::: DATASET

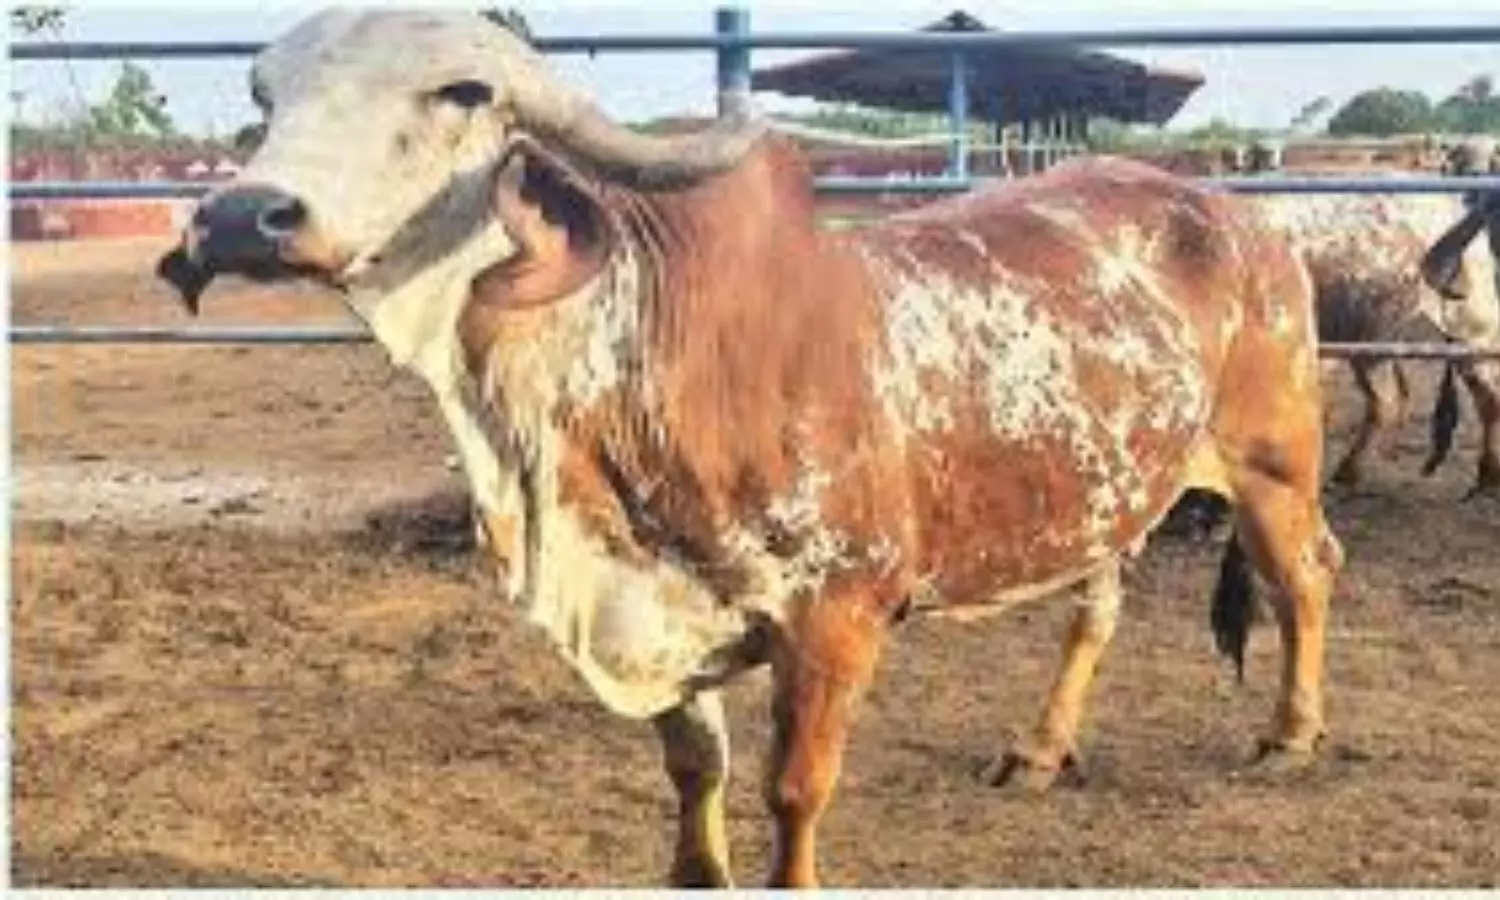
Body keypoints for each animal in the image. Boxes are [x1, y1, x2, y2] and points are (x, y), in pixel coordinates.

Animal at [155, 10, 1342, 888]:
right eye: (265, 97)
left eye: (464, 92)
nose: (243, 215)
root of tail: (1237, 213)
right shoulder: (672, 619)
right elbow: (697, 773)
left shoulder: (837, 619)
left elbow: (793, 787)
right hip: (1104, 491)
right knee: (1097, 609)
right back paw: (1042, 749)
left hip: (1272, 466)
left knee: (1305, 578)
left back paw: (1292, 734)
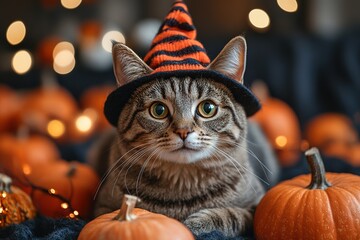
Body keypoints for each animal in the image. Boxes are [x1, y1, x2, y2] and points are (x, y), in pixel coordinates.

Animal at [90, 36, 278, 238]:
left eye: (208, 108)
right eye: (158, 110)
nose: (183, 131)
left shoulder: (257, 205)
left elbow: (232, 214)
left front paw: (196, 223)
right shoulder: (102, 207)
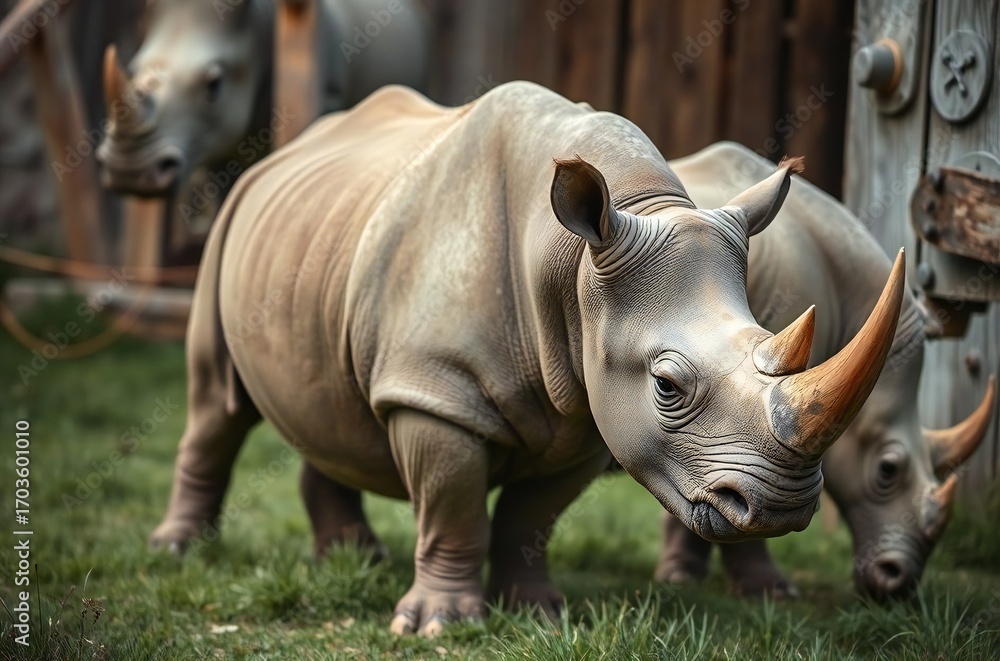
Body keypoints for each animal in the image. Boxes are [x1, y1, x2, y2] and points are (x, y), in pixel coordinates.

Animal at [152, 82, 905, 636]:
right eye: (667, 384)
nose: (780, 506)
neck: (573, 264)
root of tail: (287, 149)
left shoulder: (589, 411)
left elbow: (531, 515)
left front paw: (537, 612)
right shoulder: (437, 391)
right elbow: (453, 500)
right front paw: (439, 626)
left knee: (334, 406)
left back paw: (352, 557)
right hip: (231, 224)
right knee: (216, 403)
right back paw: (179, 553)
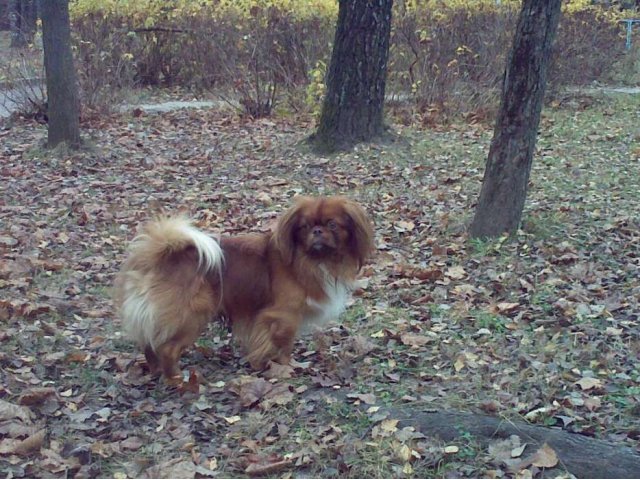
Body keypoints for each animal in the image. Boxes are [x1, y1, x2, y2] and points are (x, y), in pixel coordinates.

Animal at [115, 195, 376, 382]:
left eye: (332, 224)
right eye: (305, 226)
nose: (317, 231)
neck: (314, 260)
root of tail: (160, 254)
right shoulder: (284, 316)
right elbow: (284, 345)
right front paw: (287, 367)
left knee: (148, 345)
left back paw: (156, 372)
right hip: (191, 317)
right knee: (167, 349)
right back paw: (178, 380)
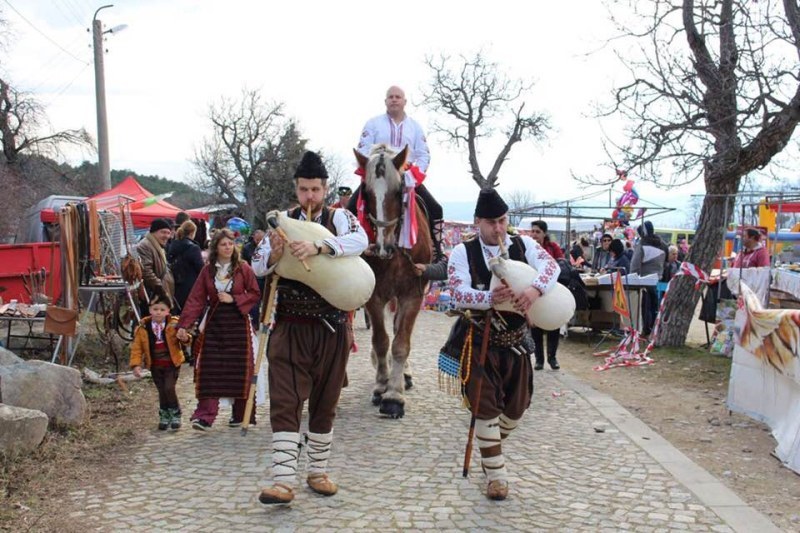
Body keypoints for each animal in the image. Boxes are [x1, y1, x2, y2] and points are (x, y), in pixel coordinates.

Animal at [354, 143, 432, 418]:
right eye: (366, 192)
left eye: (399, 191)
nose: (382, 246)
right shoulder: (374, 295)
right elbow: (380, 341)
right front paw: (381, 386)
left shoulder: (412, 294)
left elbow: (401, 342)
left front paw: (394, 396)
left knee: (399, 329)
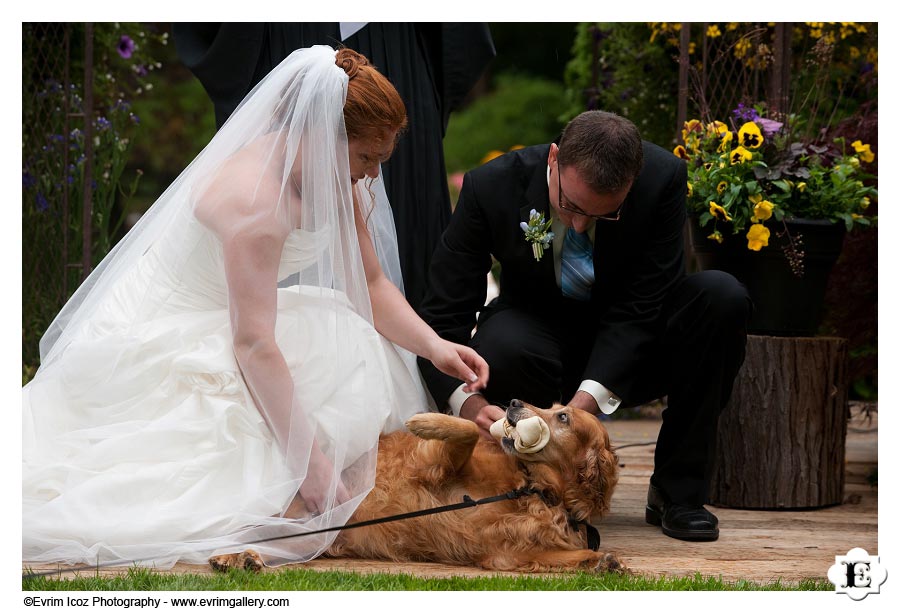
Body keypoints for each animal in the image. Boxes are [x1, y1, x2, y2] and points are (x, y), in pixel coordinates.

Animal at [211, 400, 624, 572]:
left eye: (563, 417)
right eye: (552, 406)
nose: (512, 402)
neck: (536, 488)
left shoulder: (508, 554)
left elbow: (571, 556)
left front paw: (603, 561)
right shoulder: (434, 467)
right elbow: (466, 429)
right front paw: (426, 420)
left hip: (310, 538)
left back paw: (246, 559)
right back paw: (232, 556)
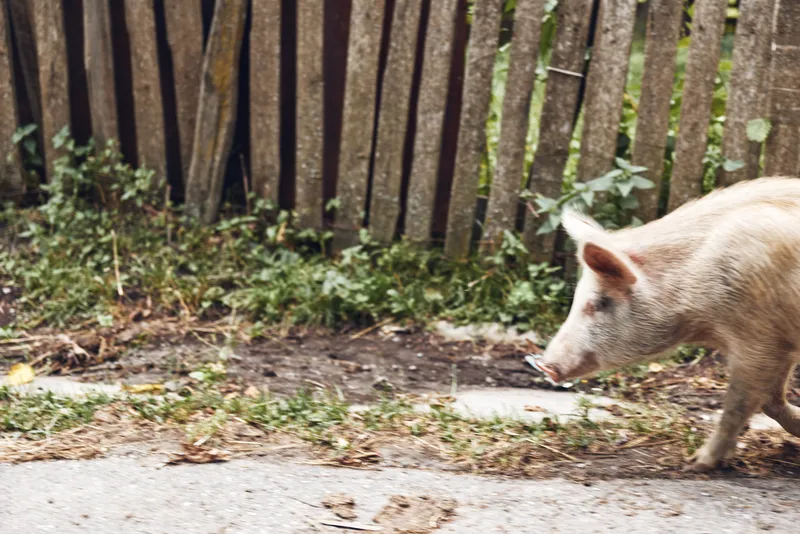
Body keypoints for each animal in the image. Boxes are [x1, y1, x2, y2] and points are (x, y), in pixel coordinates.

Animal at [537, 176, 800, 472]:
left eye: (601, 302)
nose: (544, 365)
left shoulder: (759, 339)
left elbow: (738, 405)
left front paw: (695, 463)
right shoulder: (777, 342)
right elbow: (769, 402)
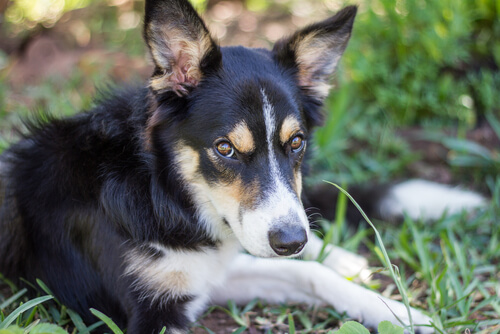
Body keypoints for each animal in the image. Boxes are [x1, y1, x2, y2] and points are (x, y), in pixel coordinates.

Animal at [0, 0, 484, 332]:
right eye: (225, 149)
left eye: (296, 142)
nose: (290, 240)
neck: (161, 191)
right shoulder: (153, 311)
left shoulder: (215, 268)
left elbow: (303, 272)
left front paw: (402, 313)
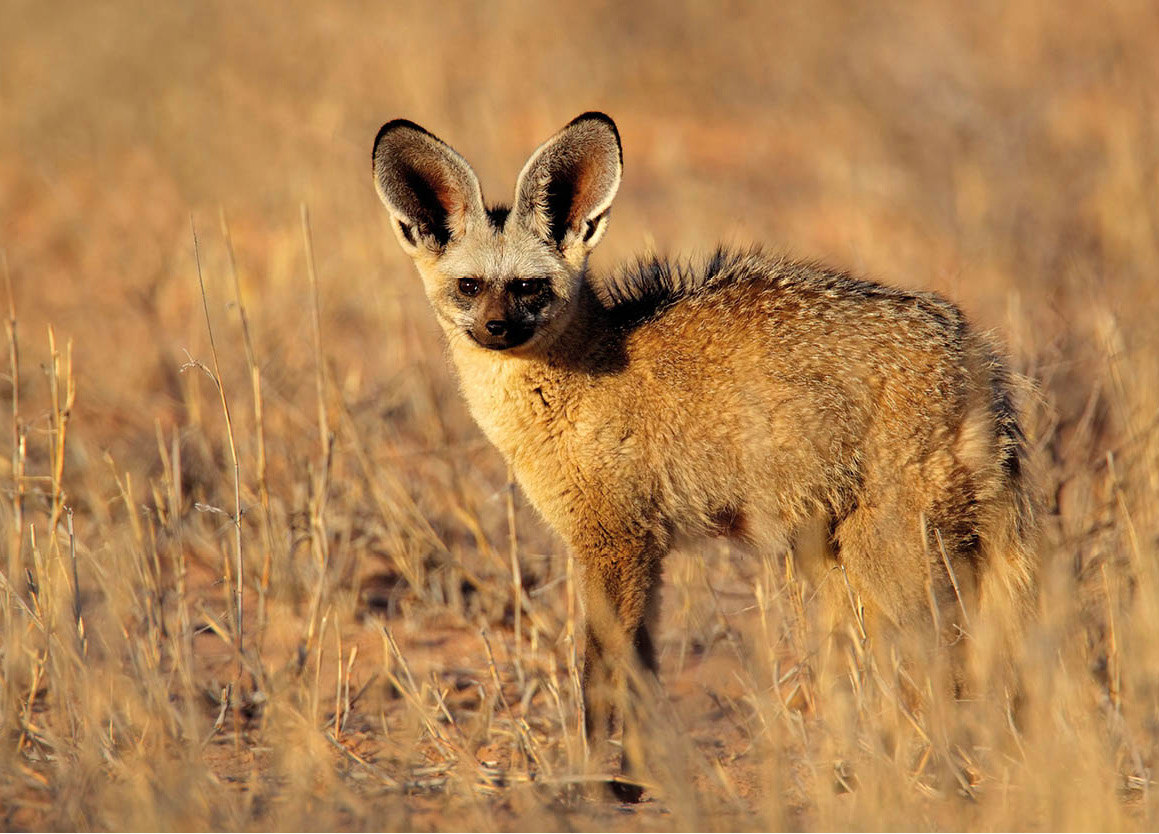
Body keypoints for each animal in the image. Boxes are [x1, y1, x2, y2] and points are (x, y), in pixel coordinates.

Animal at [373, 110, 1043, 801]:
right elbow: (640, 676)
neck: (575, 384)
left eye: (529, 288)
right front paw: (642, 777)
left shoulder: (615, 545)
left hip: (891, 562)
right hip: (848, 567)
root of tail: (974, 352)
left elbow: (599, 677)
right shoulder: (643, 553)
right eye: (469, 286)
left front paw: (587, 780)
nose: (497, 330)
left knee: (949, 668)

::::::

An exact copy of the lines above from the one with "right back paw: (179, 553)" up to and including the one with "left elbow: (738, 405)" is required; reproduce only those lines, omitting all pictures.

SOLUTION FOR THIS TASK:
right back paw: (179, 553)
Body keypoints for each animal in the image. Boxes are [x1, y1, x2, y2] and points are (x, y), in pixel coordinates.

Animal at [115, 195, 376, 382]:
left eye: (332, 224)
right eye: (305, 226)
nose: (317, 231)
neck: (314, 260)
root of tail: (160, 254)
right shoulder: (284, 316)
right elbow: (284, 345)
right front paw: (287, 367)
left knee: (148, 345)
left back paw: (156, 372)
right hip: (191, 317)
right knee: (167, 349)
right back paw: (178, 380)
Body keypoints for each animal in the image. Boxes are [x1, y1, x2, y2] and points are (x, y), in pixel coordinates.

Animal at [354, 143, 432, 418]:
right eye: (366, 192)
left eye: (399, 191)
nose: (382, 246)
right shoulder: (374, 295)
right elbow: (380, 341)
right front paw: (381, 386)
left shoulder: (412, 294)
left elbow: (401, 342)
left front paw: (394, 396)
left knee: (399, 329)
Body keypoints for each animal in the image. Boxes are [x1, y1, x2, y2] and points are (x, y), in pixel coordinates.

Animal at [211, 400, 624, 572]:
left eye: (563, 417)
right eye: (552, 406)
nose: (512, 402)
neck: (536, 488)
left shoulder: (508, 554)
left elbow: (571, 556)
left front paw: (603, 561)
right shoulder: (434, 467)
right elbow: (466, 429)
right front paw: (426, 420)
left hip: (310, 538)
left back paw: (246, 559)
right back paw: (232, 556)
Body keypoints for each animal in the image. Boxes are [x1, y1, x2, y2] and points are (x, y), in pixel coordinates.

Animal at [537, 176, 800, 472]:
left eye: (601, 302)
nose: (544, 365)
left shoulder: (759, 339)
left elbow: (738, 405)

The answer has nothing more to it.